=== Exercise passage ===
-=-=-

Thursday, 3 May 2012

The Brewer's Apprentice by Greg Koch and Matt Allyn

I've finally got round to reading The Brewer's Apprentice: An Insider's Guide to the Art and Craft of Beer Brewing, Taught by the Masters. A rather modest title, which presumably goes down well across the Atlantic.

But I couldn't help but think that the authors were setting themselves up for a fall. Which indeed they do quite rapidly. The 'masters' tell us on the first page of chapter one that "malt houses let grains such as barley germinate and being to grow, creating starch." As a mere journeyman brewer I was under the impression plants got energy from sunlight and stored it as starch, so I was somewhat surprised to see this claim that starch is created by grains when they germinate during the malting process. I was even more surprised to see diastolic enzymes mentioned in the explanation of mashing. Presumably they reduce blood pressure*.

-=-=-

=== Required tasks ===
1. In the review of The Brewer's Apprentice, who are named as the book's authors?
2. Copy out the review of The Brewer's Apprentice from "The Brewer's Apprentice by" to "across the Atlantic.".
3. Continue the review of The Brewer's Apprentice after its final sentence.

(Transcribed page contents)
-=-=-

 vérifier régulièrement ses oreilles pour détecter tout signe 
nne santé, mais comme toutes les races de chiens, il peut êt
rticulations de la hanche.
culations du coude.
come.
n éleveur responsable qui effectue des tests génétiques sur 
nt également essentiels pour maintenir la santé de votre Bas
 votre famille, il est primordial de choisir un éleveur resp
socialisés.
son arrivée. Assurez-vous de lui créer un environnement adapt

-=-=-

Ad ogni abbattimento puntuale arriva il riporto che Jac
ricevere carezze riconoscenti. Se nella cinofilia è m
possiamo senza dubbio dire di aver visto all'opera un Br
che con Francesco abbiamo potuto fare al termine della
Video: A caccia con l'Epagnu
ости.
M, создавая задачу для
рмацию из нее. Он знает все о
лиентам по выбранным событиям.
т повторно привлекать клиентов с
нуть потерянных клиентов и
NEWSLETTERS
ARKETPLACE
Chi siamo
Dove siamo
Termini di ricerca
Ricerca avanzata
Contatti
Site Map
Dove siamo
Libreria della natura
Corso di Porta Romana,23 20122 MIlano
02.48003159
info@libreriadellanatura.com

-=-=-

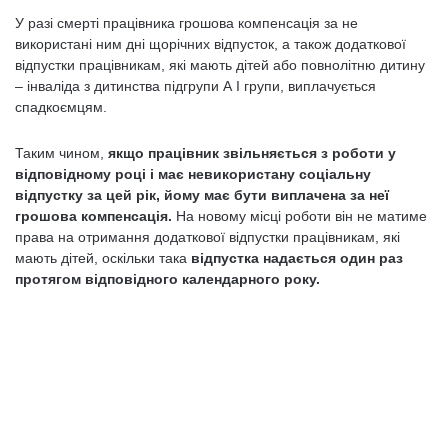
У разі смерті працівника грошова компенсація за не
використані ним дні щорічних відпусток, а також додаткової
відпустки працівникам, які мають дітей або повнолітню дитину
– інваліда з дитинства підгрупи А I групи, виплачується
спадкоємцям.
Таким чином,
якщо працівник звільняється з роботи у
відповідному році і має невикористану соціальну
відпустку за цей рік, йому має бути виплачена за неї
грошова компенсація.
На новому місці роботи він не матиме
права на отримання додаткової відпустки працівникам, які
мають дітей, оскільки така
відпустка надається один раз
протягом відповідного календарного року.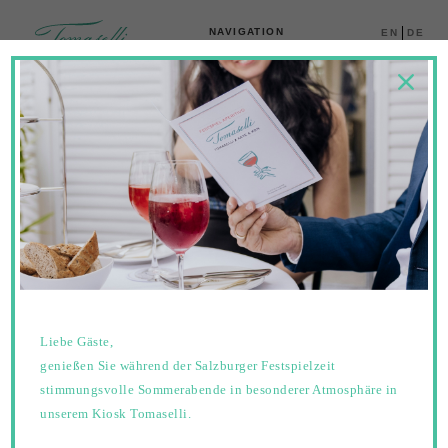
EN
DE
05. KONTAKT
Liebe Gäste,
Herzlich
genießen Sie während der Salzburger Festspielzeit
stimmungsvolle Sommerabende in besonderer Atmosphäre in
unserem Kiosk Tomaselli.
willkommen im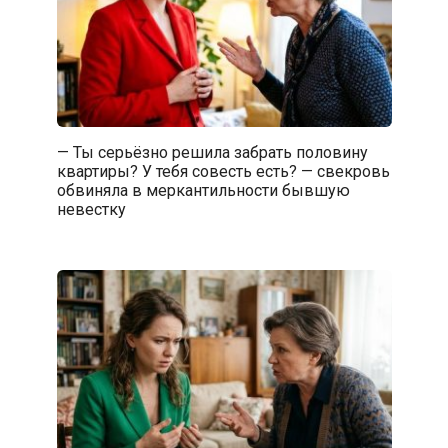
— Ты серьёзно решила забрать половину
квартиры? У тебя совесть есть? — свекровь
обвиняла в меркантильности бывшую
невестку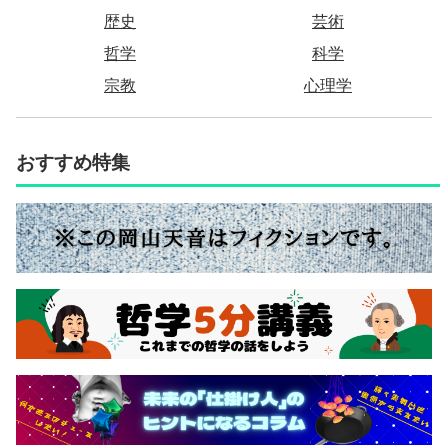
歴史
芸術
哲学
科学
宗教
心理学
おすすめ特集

-=-=-

=== Expected results ===
1. Greg Koch and Matt Allyn.

2.
The Brewer's Apprentice by Greg Koch and Matt Allyn

I've finally got round to reading The Brewer's Apprentice: An Insider's Guide to the Art and Craft of Beer Brewing, Taught by the Masters. A rather modest title, which presumably goes down well across the Atlantic.

3.
Embarrassing howlers aside it's not a bad book: a rather basic home brewing guide with chapters broken up by interviewing prominent brewers. And a self confessed cat rapist, but enough fun has been had with his contribution already. Some of the things said in the interviews got me pondering, which is a good thing, though I'm not sure how much use they'll be to people new to brewing.

* They meant diastatic enzymes. During the malting process enzymes are created (or activated but I won't go on about our old friend Protein Z 40kDa here). Starch levels actually fall sightly.

1 comment:

  1. I also have a copy of this book on the shelves somewhere, as yet unread. Perhaps I'll dig it out. It sounds fun.